▸ **TO DO**
Please format all of the data below as a JSON list of strings, one string per line, skipping blank lines and omitting the pictures.

▸ **DATA FOR THIS EXERCISE**
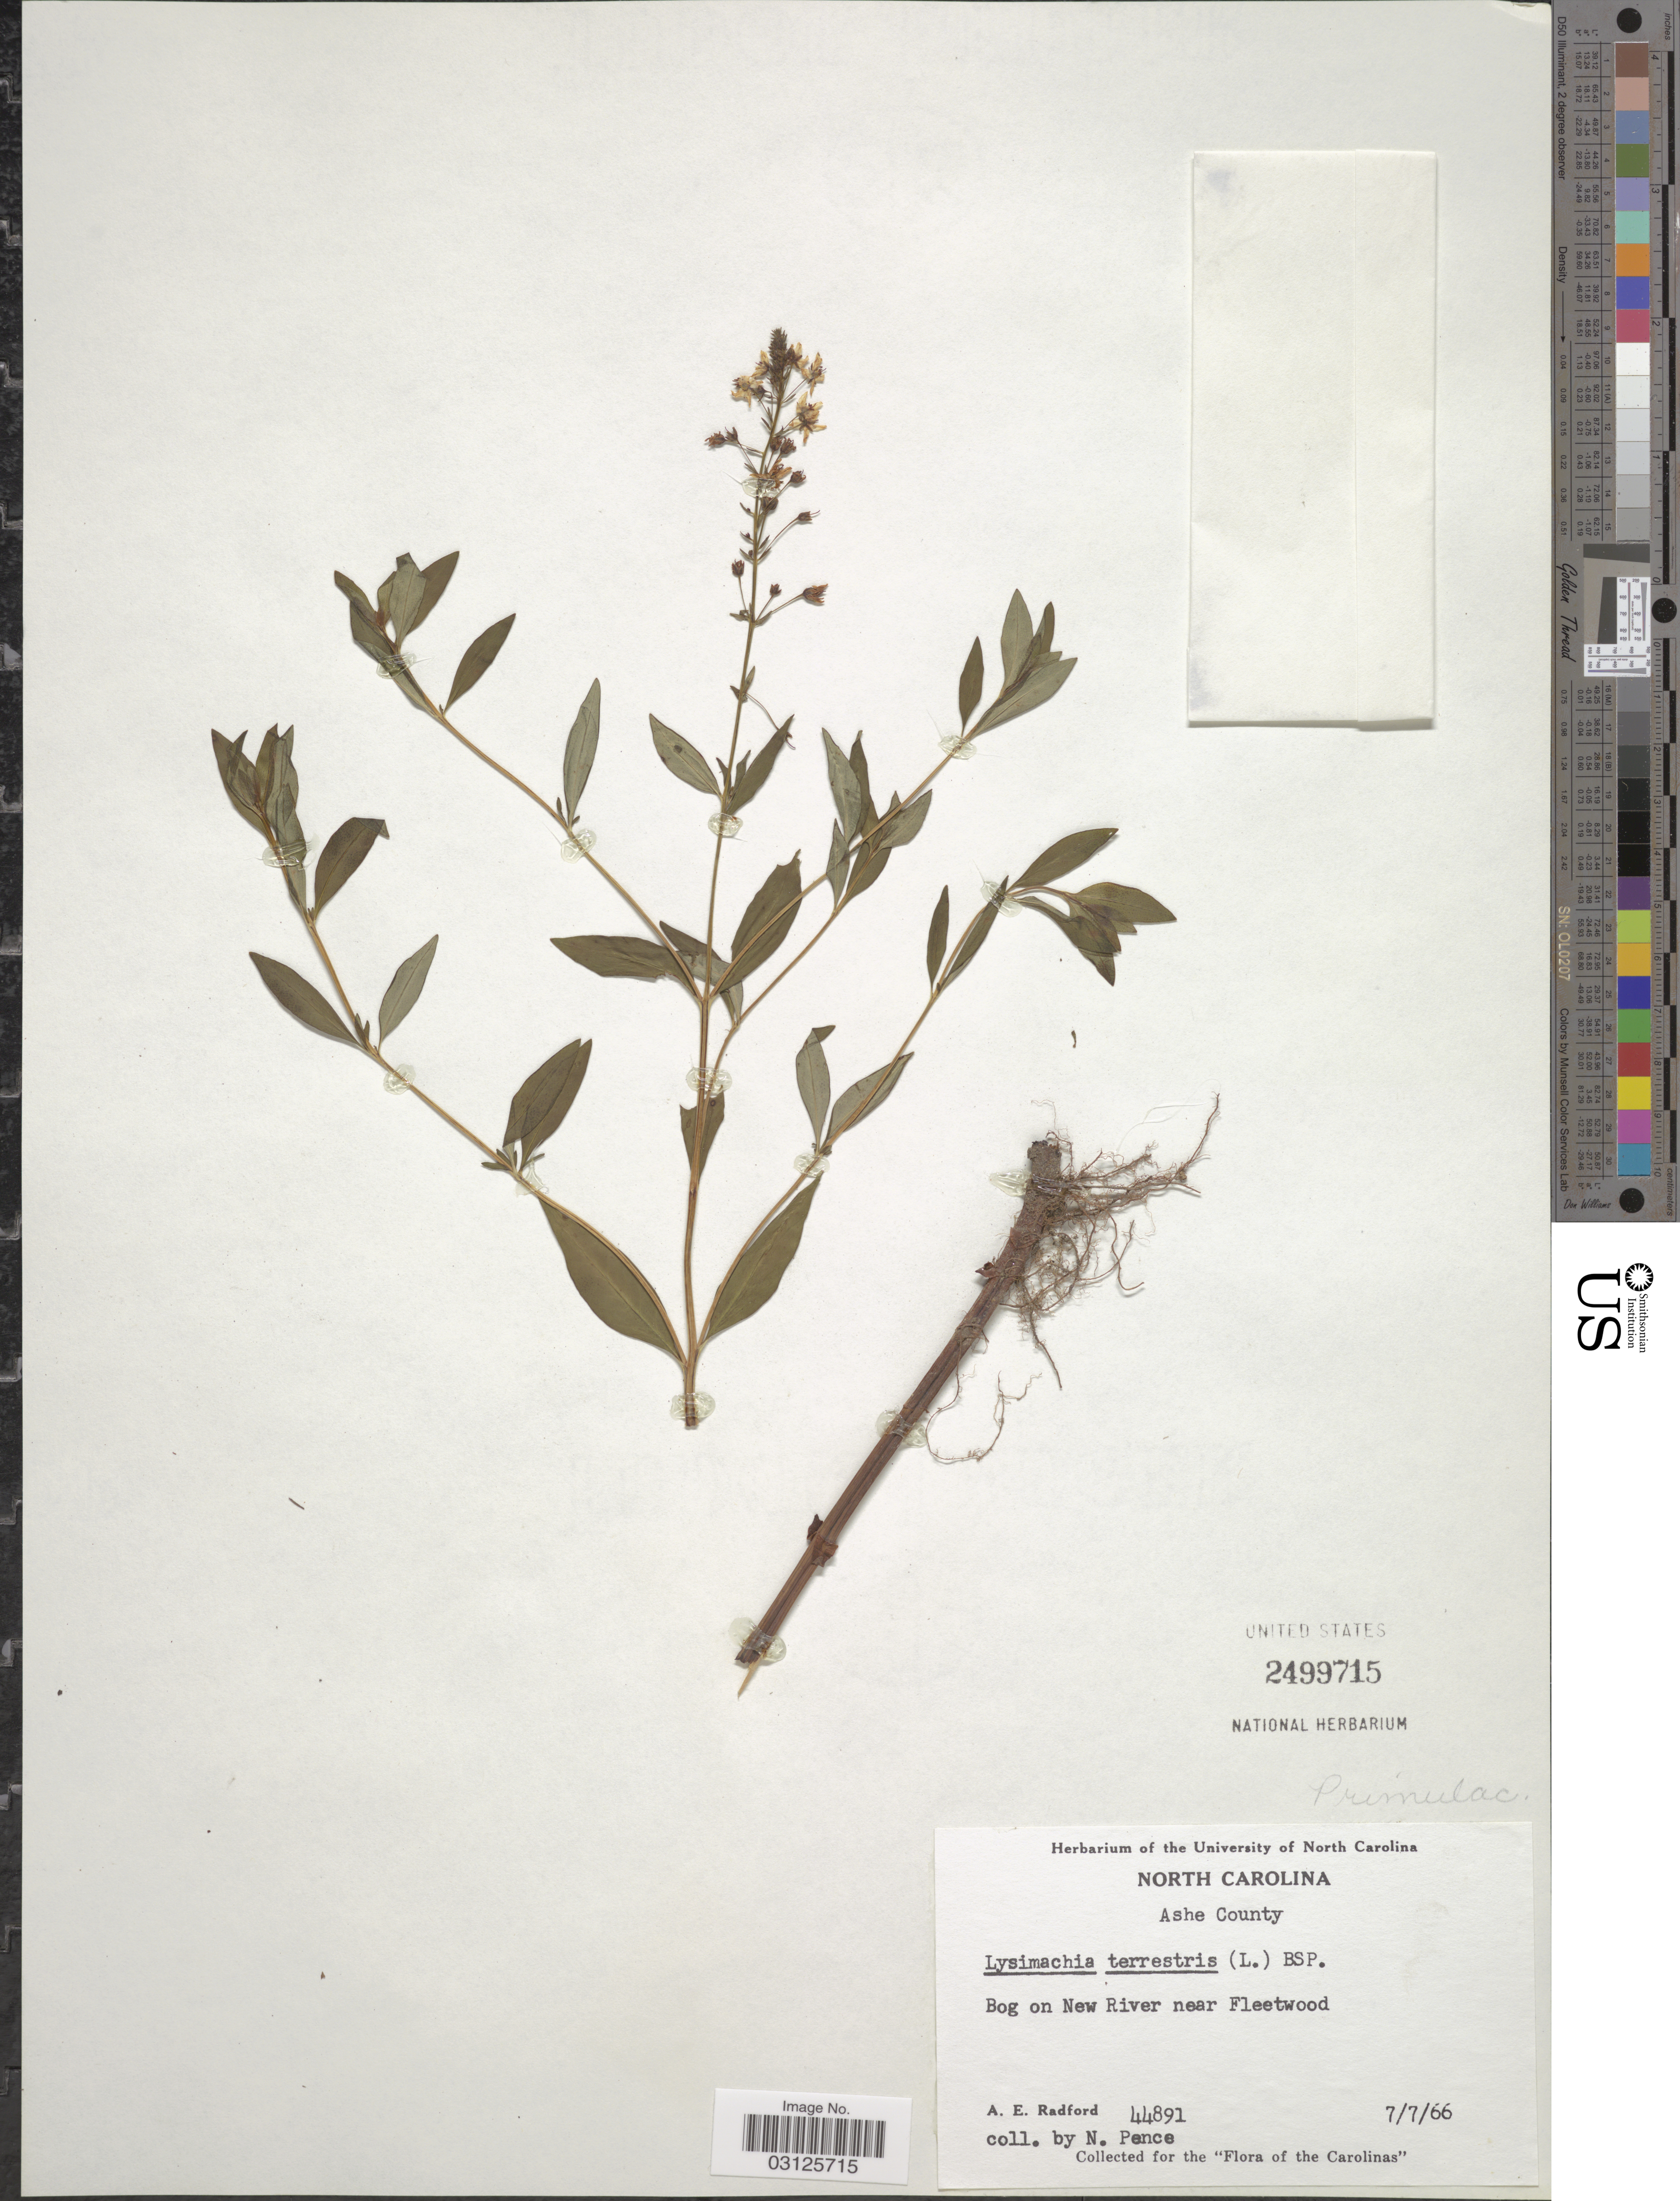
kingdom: Plantae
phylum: Tracheophyta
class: Magnoliopsida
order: Ericales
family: Primulaceae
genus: Lysimachia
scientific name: Lysimachia terrestris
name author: (L.) Britton, Stearns & Poggenb.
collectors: N. Pence & A. E. Radford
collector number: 44891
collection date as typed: Transcribed d/m/y: 7/7/66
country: United States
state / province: North Carolina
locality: Ashe County, Bog on New River near Fleetwood.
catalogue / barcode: US 2499715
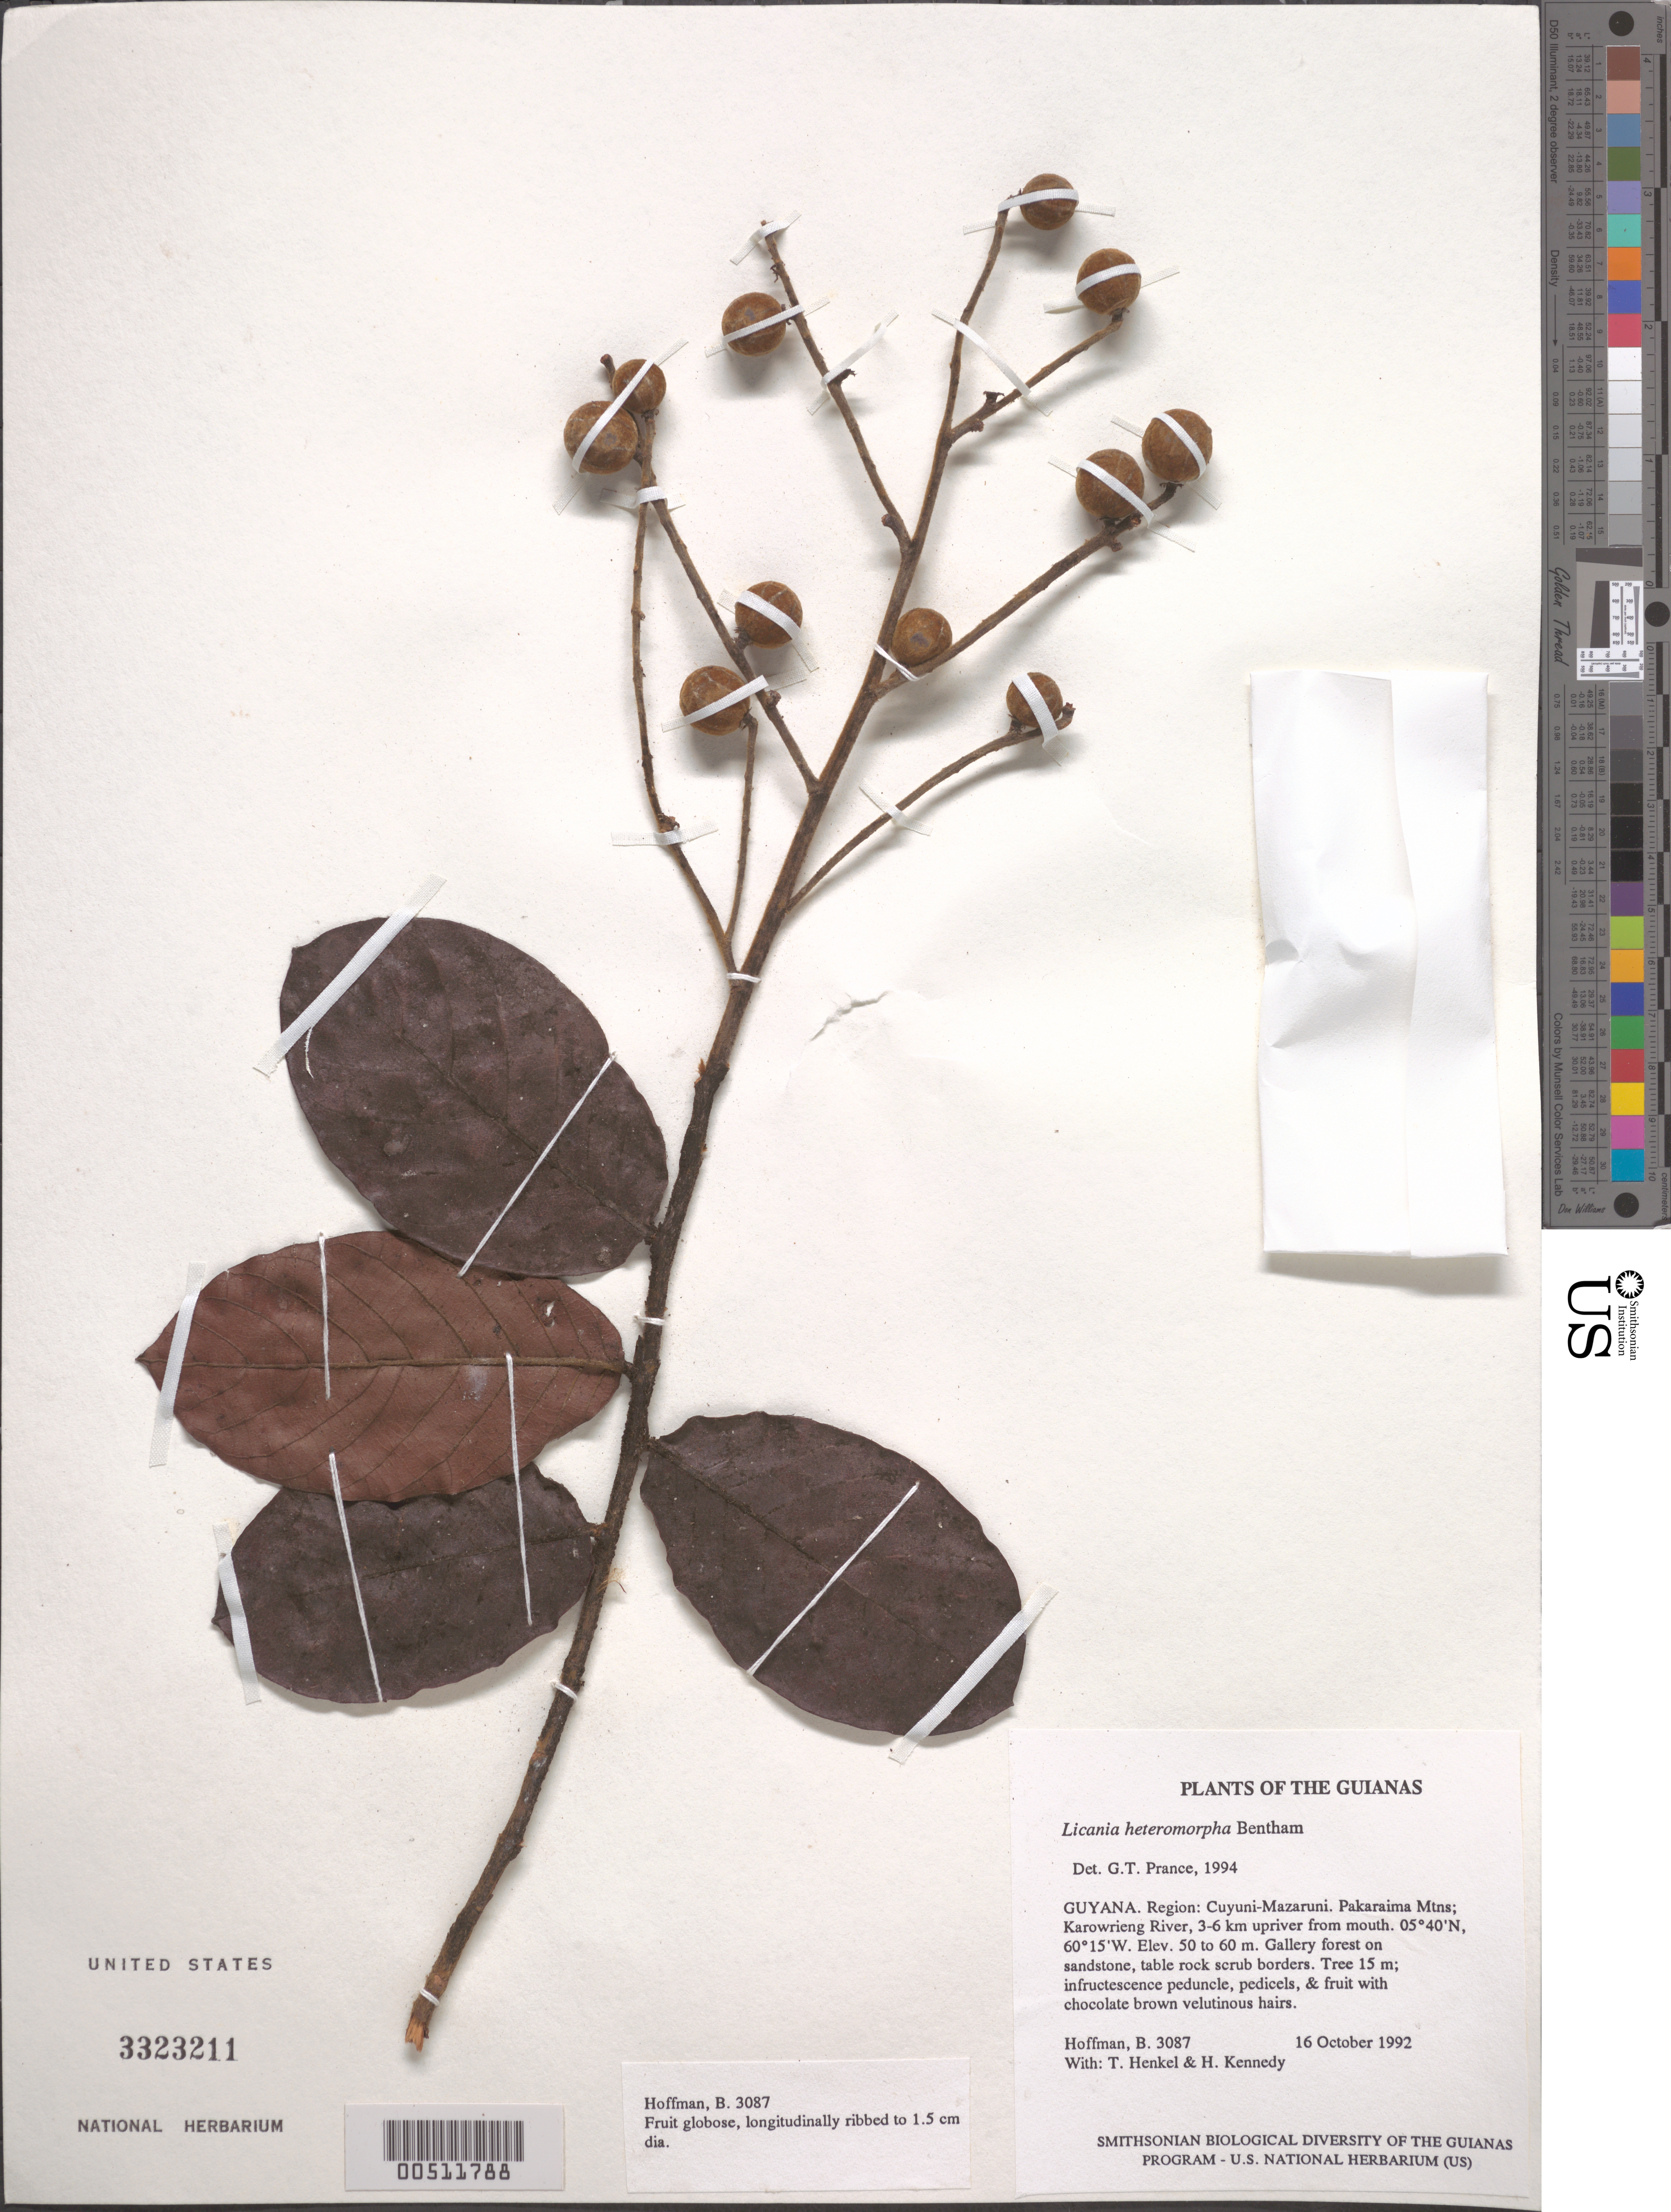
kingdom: Plantae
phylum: Tracheophyta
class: Magnoliopsida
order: Malpighiales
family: Chrysobalanaceae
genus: Hymenopus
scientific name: Hymenopus heteromorphus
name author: (Benth.) Sothers & Prance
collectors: B. Hoffman, T. Henkel & H. Kennedy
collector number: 3087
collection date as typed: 16 October 1992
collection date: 1992-10-16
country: Guyana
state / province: Cuyuni-Mazaruni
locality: Pakaraima Mountains; Karowrieng River, 3-6 km upriver from mouth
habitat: Gallery forest on sandstone, table rock scrub borders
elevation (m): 50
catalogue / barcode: US 3323211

▸ **EXERCISE RESPONSE**
[
  "kingdom: Plantae",
  "phylum: Tracheophyta",
  "class: Magnoliopsida",
  "order: Ericales",
  "family: Primulaceae",
  "genus: Lysimachia",
  "scientific name: Lysimachia terrestris",
  "name author: (L.) Britton, Stearns & Poggenb.",
  "collectors: N. Pence & A. E. Radford",
  "collector number: 44891",
  "collection date as typed: Transcribed d/m/y: 7/7/66",
  "country: United States",
  "state / province: North Carolina",
  "locality: Ashe County, Bog on New River near Fleetwood.",
  "catalogue / barcode: US 2499715",
  "kingdom: Plantae",
  "phylum: Tracheophyta",
  "class: Magnoliopsida",
  "order: Malpighiales",
  "family: Chrysobalanaceae",
  "genus: Hymenopus",
  "scientific name: Hymenopus heteromorphus",
  "name author: (Benth.) Sothers & Prance",
  "collectors: B. Hoffman, T. Henkel & H. Kennedy",
  "collector number: 3087",
  "collection date as typed: 16 October 1992",
  "collection date: 1992-10-16",
  "country: Guyana",
  "state / province: Cuyuni-Mazaruni",
  "locality: Pakaraima Mountains; Karowrieng River, 3-6 km upriver from mouth",
  "habitat: Gallery forest on sandstone, table rock scrub borders",
  "elevation (m): 50",
  "catalogue / barcode: US 3323211"
]